Nothing but the exact lines from the one containing "thumb mcp: (367, 976)" through the last line of the records below belongs in your answer.

## Data to process
┏━━

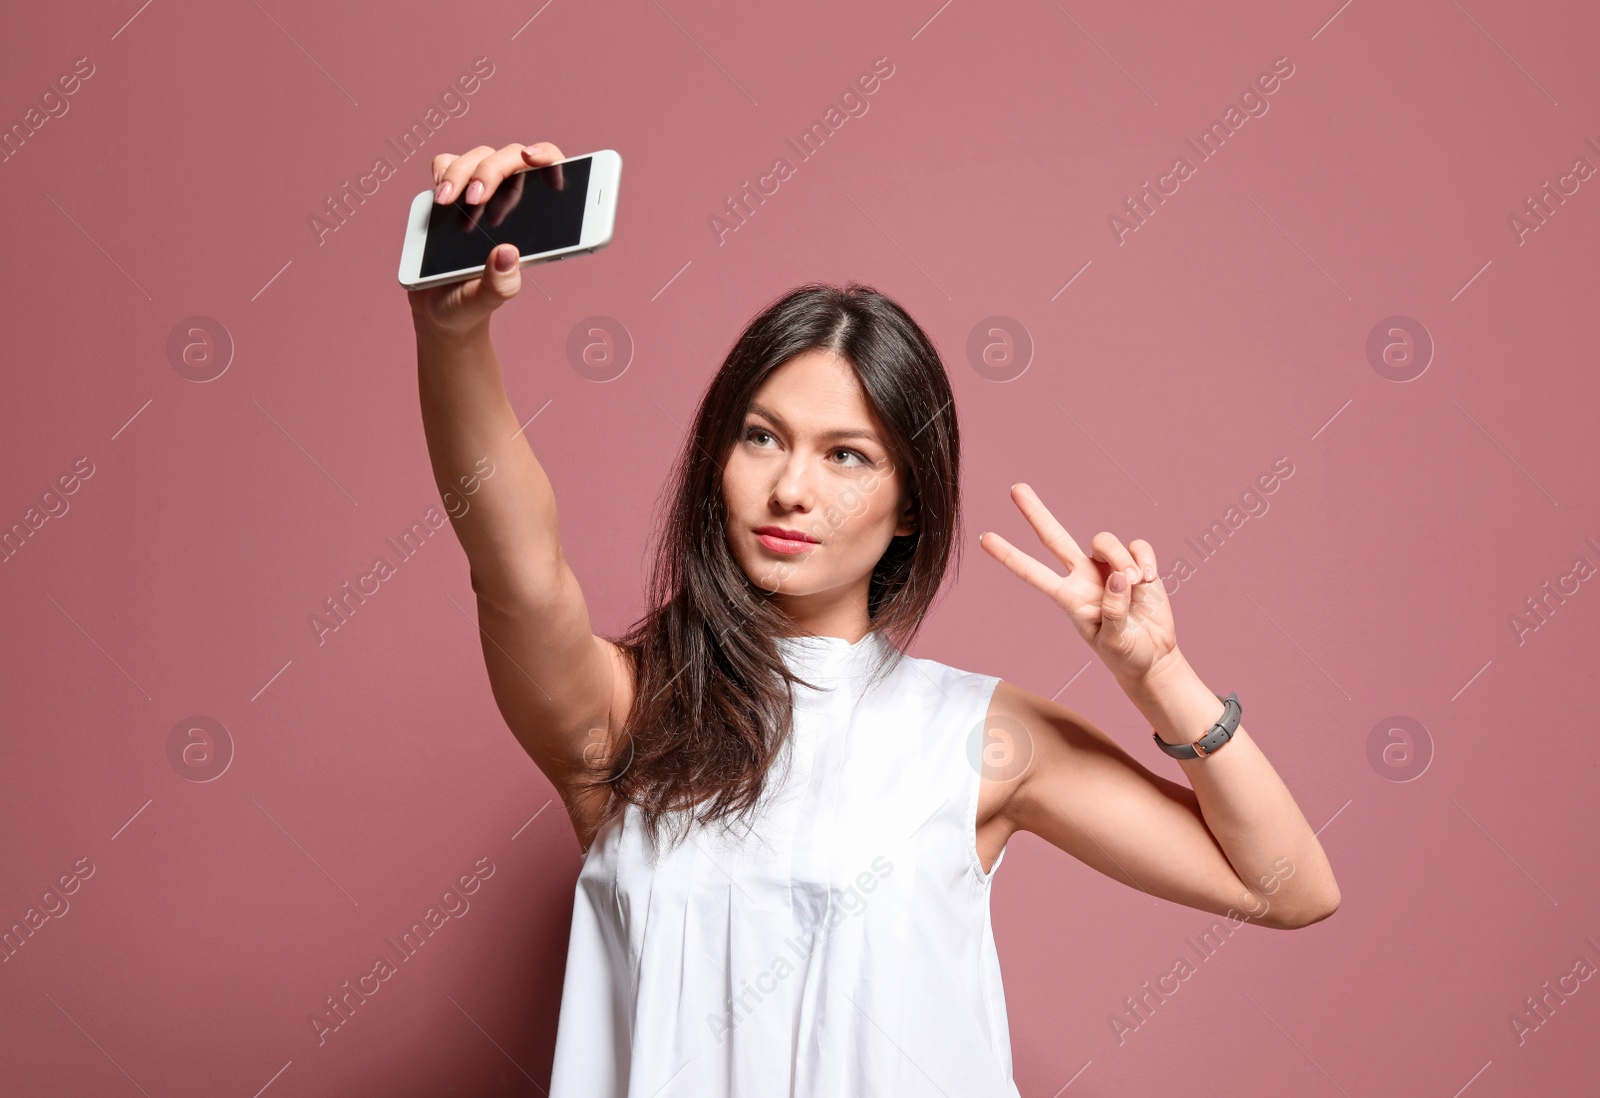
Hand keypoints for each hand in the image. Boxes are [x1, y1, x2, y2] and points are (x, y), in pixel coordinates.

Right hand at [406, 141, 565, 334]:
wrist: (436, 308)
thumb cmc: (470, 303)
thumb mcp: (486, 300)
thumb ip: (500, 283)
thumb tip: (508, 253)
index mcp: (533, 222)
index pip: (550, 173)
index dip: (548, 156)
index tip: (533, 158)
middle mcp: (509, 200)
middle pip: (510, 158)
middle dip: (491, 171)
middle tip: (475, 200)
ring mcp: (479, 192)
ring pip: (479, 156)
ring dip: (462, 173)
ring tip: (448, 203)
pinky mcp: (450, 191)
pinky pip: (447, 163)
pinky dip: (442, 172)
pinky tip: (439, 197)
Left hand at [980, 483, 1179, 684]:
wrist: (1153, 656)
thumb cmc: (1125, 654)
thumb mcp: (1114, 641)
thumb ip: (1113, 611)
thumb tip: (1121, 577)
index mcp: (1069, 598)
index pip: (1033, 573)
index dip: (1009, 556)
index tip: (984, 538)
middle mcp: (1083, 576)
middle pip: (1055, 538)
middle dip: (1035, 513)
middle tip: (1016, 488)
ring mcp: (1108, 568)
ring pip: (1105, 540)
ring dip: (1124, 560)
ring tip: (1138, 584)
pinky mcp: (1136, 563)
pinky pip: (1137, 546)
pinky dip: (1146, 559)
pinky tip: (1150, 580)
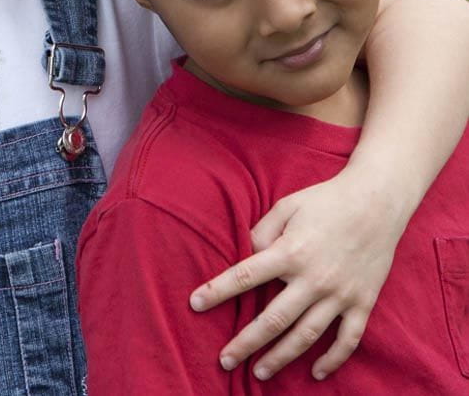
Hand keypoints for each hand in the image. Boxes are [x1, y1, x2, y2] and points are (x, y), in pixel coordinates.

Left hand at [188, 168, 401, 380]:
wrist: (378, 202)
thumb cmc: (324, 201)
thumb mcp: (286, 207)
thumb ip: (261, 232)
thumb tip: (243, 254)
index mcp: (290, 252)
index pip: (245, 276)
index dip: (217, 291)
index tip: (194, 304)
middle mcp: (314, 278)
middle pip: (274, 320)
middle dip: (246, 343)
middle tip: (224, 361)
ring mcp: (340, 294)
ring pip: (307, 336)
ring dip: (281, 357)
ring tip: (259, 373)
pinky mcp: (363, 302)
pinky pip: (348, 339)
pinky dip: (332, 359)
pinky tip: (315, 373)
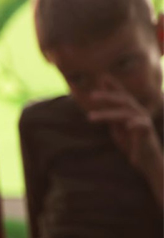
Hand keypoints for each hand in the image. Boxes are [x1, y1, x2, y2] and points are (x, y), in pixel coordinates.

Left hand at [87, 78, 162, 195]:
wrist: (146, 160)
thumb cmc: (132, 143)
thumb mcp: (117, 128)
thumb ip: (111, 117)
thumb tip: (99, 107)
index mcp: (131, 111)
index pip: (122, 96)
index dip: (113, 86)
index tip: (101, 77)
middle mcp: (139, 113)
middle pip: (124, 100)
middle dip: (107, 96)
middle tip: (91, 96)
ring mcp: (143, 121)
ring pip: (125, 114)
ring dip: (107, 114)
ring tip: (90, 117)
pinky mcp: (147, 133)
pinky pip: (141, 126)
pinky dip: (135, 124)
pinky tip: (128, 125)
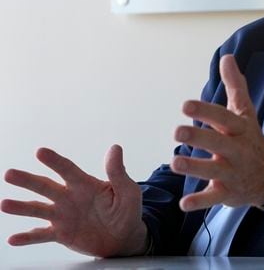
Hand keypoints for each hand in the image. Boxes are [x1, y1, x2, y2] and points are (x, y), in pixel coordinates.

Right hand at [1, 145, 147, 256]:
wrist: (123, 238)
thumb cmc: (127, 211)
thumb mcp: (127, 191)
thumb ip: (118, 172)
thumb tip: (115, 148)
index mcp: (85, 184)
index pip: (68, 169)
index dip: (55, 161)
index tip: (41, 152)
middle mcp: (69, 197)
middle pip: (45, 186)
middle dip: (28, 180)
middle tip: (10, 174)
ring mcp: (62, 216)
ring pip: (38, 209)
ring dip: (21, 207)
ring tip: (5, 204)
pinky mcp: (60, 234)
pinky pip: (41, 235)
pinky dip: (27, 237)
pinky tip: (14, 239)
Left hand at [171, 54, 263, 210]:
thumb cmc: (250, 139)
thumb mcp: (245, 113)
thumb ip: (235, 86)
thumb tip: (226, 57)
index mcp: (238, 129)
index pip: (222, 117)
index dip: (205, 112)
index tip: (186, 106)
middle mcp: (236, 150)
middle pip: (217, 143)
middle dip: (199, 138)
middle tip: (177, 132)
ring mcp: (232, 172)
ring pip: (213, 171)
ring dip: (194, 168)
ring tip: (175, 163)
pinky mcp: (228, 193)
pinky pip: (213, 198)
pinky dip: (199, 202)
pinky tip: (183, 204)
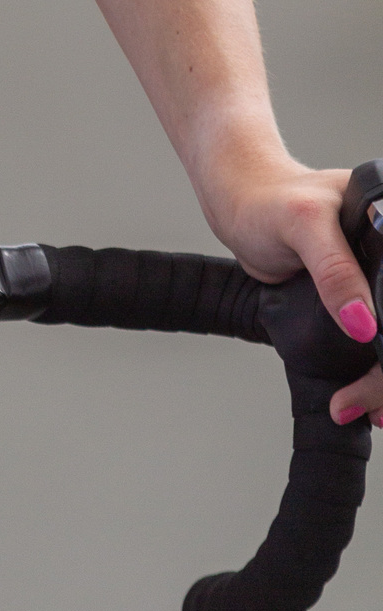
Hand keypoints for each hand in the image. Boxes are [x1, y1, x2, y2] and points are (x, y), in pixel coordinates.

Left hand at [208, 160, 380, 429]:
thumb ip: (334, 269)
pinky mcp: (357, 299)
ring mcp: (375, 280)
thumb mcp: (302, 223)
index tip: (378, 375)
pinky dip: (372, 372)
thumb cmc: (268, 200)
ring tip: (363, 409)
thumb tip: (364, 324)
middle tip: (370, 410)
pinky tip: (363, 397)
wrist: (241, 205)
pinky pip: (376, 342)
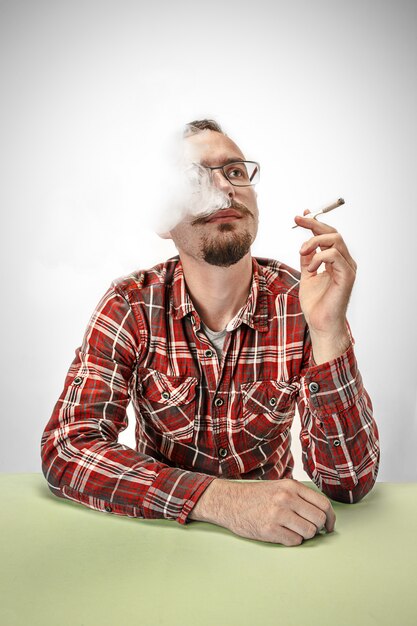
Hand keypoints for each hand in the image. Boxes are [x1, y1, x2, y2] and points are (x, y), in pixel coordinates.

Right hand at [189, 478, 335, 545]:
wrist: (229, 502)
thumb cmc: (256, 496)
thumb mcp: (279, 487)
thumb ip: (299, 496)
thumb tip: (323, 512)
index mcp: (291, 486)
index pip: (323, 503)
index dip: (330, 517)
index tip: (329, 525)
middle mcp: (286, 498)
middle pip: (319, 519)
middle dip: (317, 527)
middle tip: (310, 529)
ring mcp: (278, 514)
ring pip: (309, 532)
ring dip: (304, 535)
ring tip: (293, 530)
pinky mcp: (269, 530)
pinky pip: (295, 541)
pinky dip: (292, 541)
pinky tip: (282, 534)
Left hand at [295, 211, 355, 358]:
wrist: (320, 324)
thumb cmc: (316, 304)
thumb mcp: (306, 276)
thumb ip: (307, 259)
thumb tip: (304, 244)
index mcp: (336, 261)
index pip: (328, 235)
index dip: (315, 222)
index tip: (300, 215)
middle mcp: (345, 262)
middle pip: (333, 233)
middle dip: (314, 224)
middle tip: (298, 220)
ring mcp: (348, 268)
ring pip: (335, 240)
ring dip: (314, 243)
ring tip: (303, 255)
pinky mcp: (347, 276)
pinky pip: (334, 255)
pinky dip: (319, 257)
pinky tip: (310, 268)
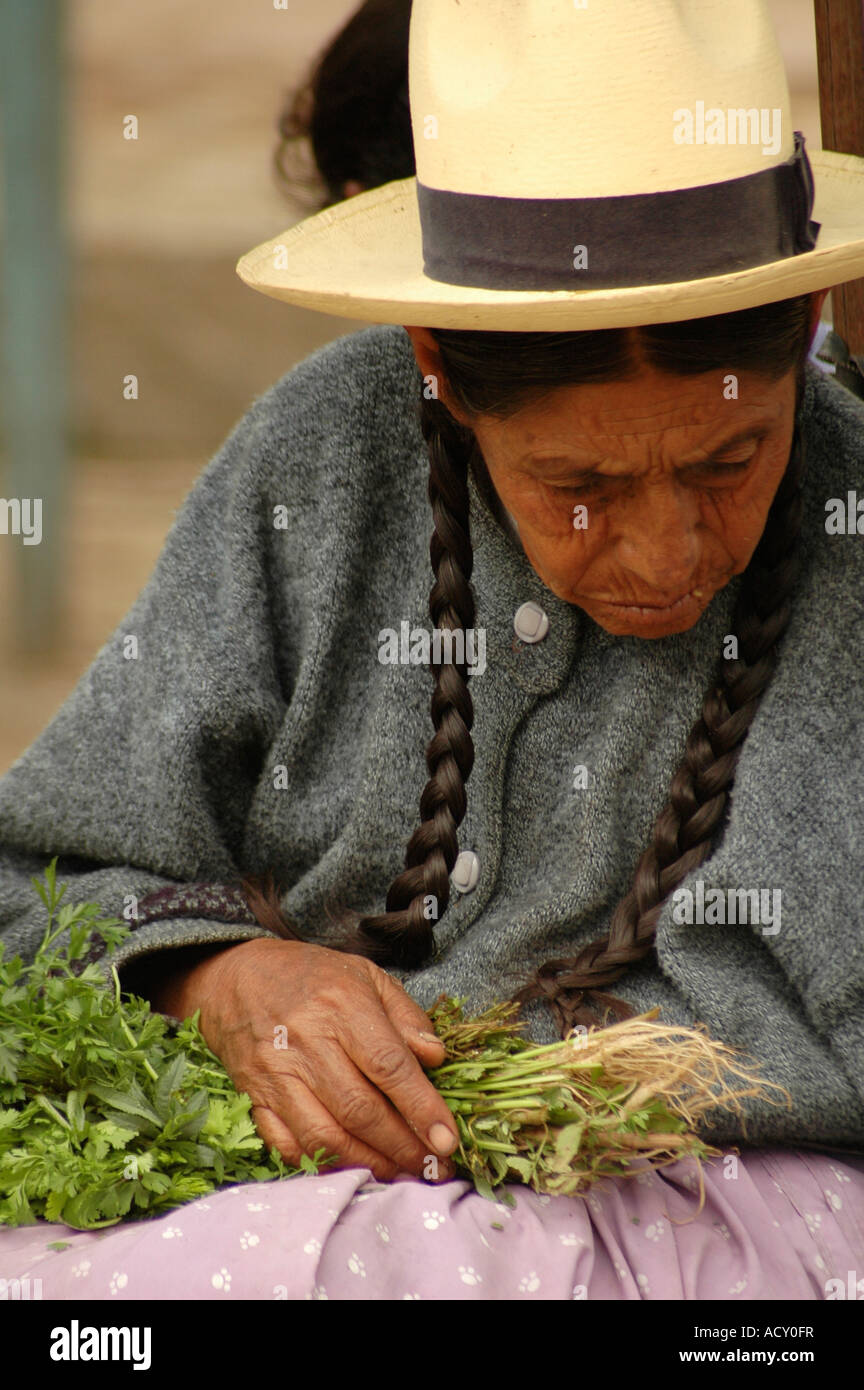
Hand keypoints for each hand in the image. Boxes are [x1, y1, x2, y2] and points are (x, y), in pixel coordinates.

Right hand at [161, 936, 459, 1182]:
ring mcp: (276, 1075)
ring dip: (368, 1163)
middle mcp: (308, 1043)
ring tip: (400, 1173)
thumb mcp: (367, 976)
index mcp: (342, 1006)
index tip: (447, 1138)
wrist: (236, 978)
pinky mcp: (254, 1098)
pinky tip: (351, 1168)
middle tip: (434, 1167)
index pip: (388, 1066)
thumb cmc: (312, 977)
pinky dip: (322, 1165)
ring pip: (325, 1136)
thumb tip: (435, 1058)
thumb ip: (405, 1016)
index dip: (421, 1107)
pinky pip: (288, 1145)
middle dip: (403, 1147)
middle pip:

┗━━

## Response to the exercise
thumb mcp: (367, 976)
index mcp: (342, 1006)
index tip: (447, 1138)
wrist: (236, 978)
pinky mcp: (254, 1098)
pinky tip: (351, 1168)
middle tip: (434, 1167)
index pip: (388, 1066)
thumb cmc: (312, 977)
pinky dip: (322, 1165)
ring pip: (325, 1136)
thumb tip: (435, 1058)
thumb ip: (405, 1016)
index dip: (421, 1107)
pinky pip: (288, 1145)
middle dip: (403, 1147)
middle pip:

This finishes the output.